Yeah, well, if the failed head has started magnetizing everywhere it
goes, then it's too late now ;-) If it's burnt something on the PCB,
then it will burn it right away again on the replacement PCB. I should
really replace both the head stack and the PCB (then I would not need
to mock around with the calibration chip.) But I've never done that
before; chances are high I can screw something up...


Well, not calibration, but you'd still need whichever chip holds the
list of bad sectors and which ones have been swapped in their place.


Ahhh, yes, now that's annoying; if calibration and bad sectors go into
the same chip I'm kinda stuck. But I guess it's OK, I can loose some
files, I just want the bulk of them...


The PCB I looked at, the outboard chip had too small of a capacity
to hold a spare sector table.

One IBM drive, it was claimed it was using 1MB of cache RAM to
hold the spares table for that drive. The little 8 pin chip
I looked at, was only 64KB of storage.

Whatever is in there, is smaller. Maybe it's an add-on
code module. They could have gone smaller, to a 2KB config
EEPROM if they wanted, and save some money. That suggests
64KB was selected for a reason, and there's actually close
to 64KB of stuff in it. They wouldn't buy a 64KB chip, if
a 2KB chip could identify the number of platters and the capacity.

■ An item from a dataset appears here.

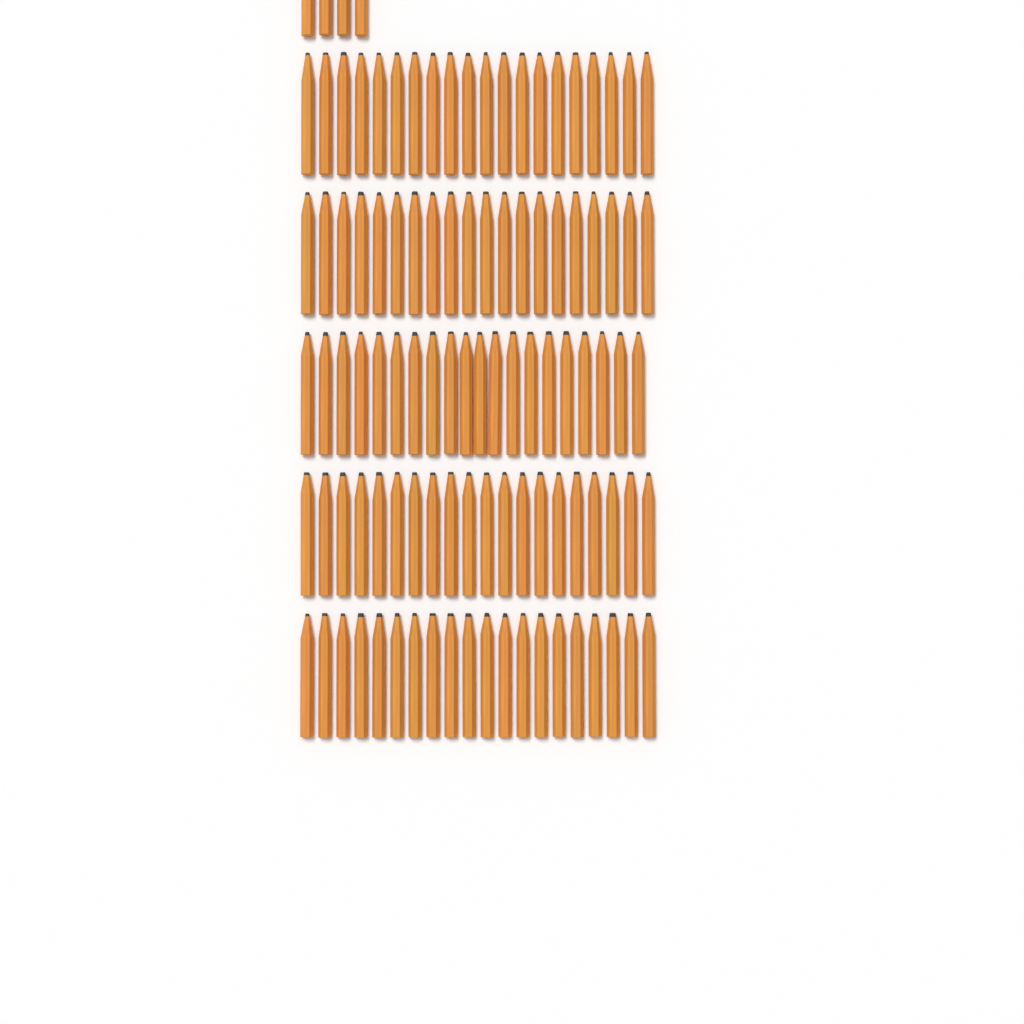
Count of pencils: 104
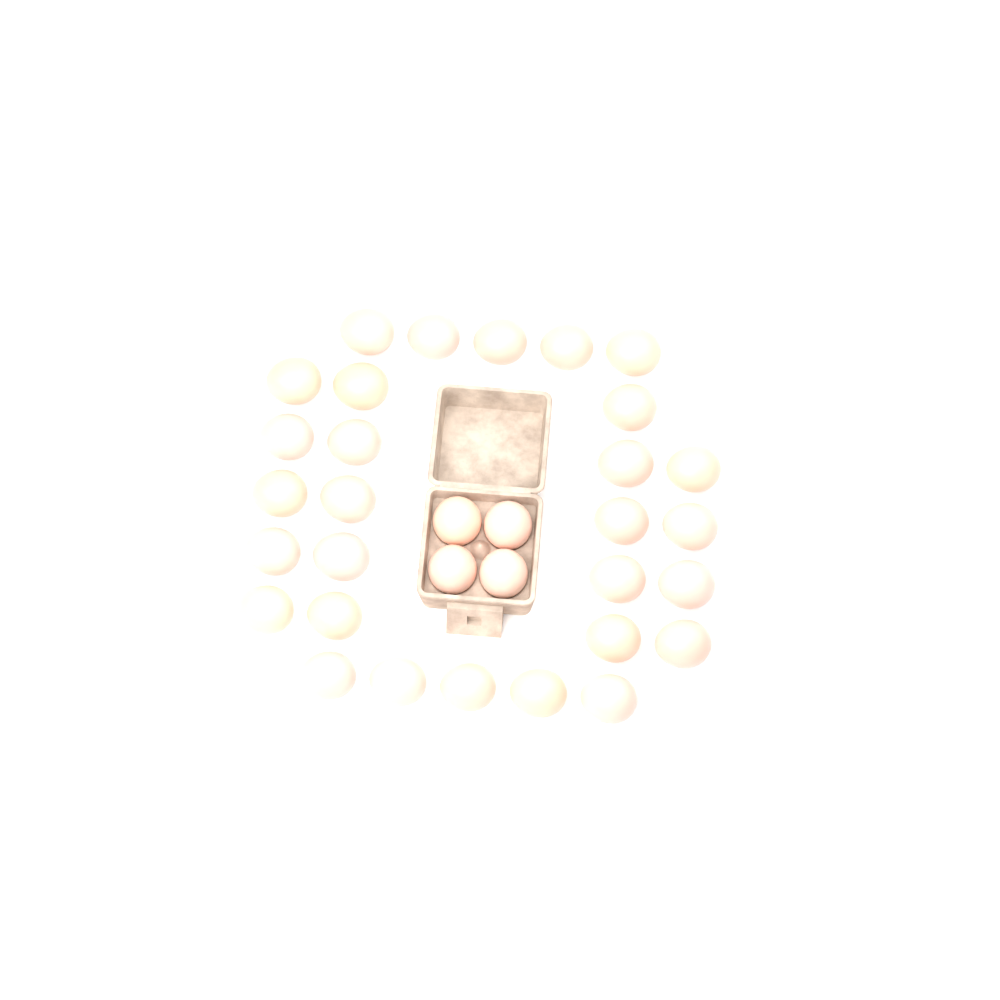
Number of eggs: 33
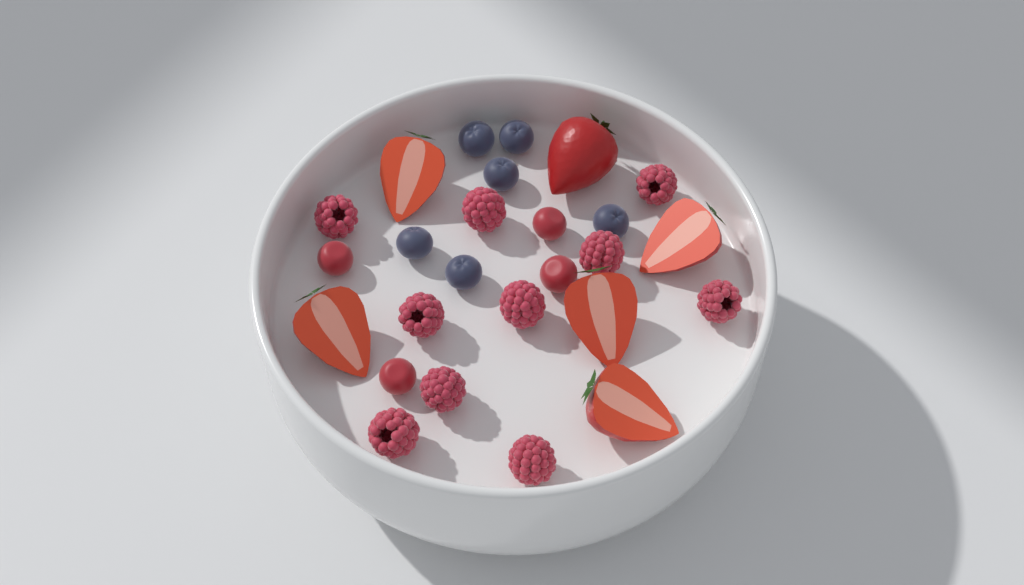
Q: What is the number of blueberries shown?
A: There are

The service area on the platter, is normally where bulk information
is stored. You'd only resort to an external chip, if the main
chip needed to be "patched" to be able to finish the access routine
to get to the SA. Maybe you could store the entire bootstrap
in the 64KB chip, and not bother with a level 1 metal ROM inside
the controller SOC. But then, they wouldn't need that nine digit
part number on the controller, if it wasn't "custom". The main
chip would have a shorter part number if it was generic.

The Maxtor that died on me, if it cannot read the SA, the controller
defaults to "declaring itself as a 10GB drive". It only changed
the ID string, when it sees the SA and then it knows "this is a
40GB drive with four platters" or whatever. The controllers used
to be smart enough, to handle several model variants, with
different platter counts. You could do that, say, by always
accessing platter 0 to get the SA (platter 0 would always
be populated in the stack).

As drive capacities go up, the odds of holding a spares
table in that external EEPROM go down.